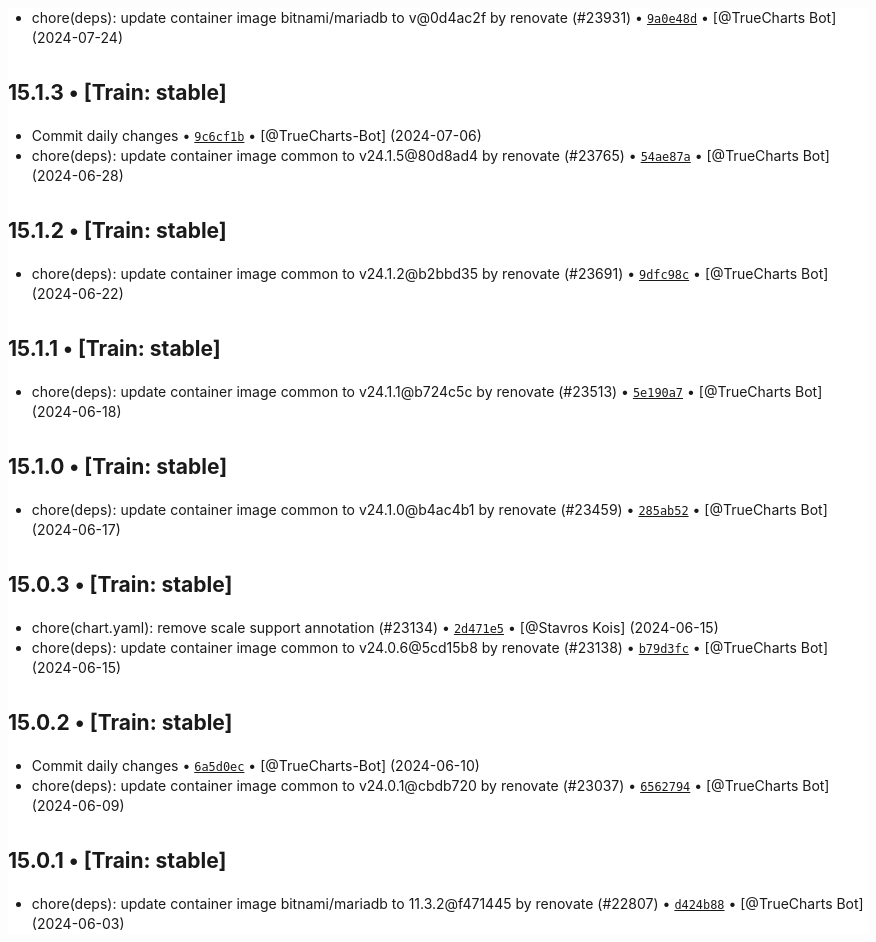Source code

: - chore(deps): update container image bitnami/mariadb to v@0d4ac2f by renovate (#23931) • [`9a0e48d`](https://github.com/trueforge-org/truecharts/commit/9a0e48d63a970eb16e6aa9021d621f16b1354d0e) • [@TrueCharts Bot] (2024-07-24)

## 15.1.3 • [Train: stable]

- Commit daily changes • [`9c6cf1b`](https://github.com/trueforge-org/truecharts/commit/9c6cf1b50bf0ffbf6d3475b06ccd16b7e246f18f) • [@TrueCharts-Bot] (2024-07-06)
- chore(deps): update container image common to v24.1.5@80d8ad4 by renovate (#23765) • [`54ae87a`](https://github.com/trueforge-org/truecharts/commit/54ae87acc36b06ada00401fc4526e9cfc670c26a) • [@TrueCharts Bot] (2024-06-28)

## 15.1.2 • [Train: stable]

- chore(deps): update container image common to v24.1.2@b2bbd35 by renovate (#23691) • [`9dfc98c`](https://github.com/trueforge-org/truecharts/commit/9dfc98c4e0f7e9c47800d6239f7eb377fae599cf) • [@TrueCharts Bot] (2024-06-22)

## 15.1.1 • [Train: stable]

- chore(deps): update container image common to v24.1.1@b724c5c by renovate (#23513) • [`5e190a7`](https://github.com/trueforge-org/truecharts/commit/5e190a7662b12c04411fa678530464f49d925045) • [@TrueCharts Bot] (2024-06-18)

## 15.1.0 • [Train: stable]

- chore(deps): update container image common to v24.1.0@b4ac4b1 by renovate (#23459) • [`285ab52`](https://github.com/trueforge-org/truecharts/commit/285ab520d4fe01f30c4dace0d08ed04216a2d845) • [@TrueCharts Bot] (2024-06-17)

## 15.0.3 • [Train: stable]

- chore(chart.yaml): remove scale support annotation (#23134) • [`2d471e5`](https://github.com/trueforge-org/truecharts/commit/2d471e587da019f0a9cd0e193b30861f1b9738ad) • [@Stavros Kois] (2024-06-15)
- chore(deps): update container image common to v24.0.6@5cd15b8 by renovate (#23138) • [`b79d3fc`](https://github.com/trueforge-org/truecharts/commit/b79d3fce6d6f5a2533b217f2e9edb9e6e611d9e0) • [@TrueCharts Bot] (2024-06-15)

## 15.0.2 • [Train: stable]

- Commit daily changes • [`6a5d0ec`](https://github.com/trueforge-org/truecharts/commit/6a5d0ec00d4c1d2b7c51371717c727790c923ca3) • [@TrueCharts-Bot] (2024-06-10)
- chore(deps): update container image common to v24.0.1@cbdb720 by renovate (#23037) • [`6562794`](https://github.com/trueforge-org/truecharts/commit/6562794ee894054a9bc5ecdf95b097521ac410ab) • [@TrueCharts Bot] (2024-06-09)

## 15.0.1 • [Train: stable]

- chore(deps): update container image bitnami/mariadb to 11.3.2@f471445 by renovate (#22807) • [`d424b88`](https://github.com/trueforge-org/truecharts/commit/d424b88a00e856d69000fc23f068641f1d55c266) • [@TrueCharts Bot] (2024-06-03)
* * * * * * *
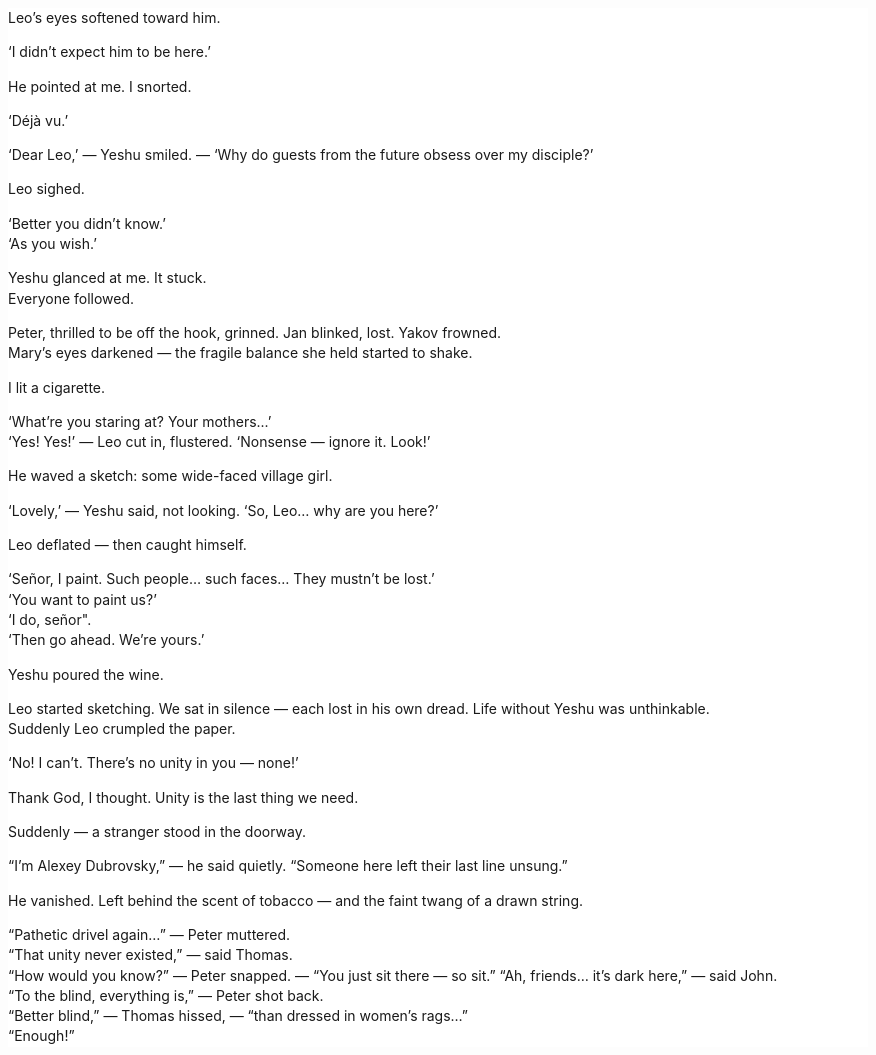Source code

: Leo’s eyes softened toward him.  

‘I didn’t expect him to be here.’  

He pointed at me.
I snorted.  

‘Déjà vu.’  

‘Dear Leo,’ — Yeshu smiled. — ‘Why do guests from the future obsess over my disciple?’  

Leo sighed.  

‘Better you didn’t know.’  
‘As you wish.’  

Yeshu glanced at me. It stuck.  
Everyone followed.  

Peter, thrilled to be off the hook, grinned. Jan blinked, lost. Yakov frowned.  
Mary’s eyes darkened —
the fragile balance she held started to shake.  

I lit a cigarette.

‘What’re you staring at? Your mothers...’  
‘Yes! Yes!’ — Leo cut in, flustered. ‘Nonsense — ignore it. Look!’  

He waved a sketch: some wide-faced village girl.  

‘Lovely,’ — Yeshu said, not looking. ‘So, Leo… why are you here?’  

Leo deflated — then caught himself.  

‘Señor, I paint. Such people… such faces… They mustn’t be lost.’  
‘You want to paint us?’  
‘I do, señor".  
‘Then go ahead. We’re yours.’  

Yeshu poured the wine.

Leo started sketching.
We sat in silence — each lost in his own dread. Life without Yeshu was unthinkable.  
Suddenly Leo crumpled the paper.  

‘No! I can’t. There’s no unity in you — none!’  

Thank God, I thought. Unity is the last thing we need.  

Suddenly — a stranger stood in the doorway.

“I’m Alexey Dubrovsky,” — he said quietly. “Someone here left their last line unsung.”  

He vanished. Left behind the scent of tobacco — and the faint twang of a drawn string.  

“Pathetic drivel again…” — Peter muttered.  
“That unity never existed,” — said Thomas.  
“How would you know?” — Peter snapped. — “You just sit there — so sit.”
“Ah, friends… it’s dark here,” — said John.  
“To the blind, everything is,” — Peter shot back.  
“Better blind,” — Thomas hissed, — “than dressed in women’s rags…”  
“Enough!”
* * * * * * *
## JOB
Search the records above for "paint". Copy each line where it is found.

## RESULT FOR THIS EXERCISE
‘Señor, I paint. Such people… such faces… They mustn’t be lost.’  
‘You want to paint us?’  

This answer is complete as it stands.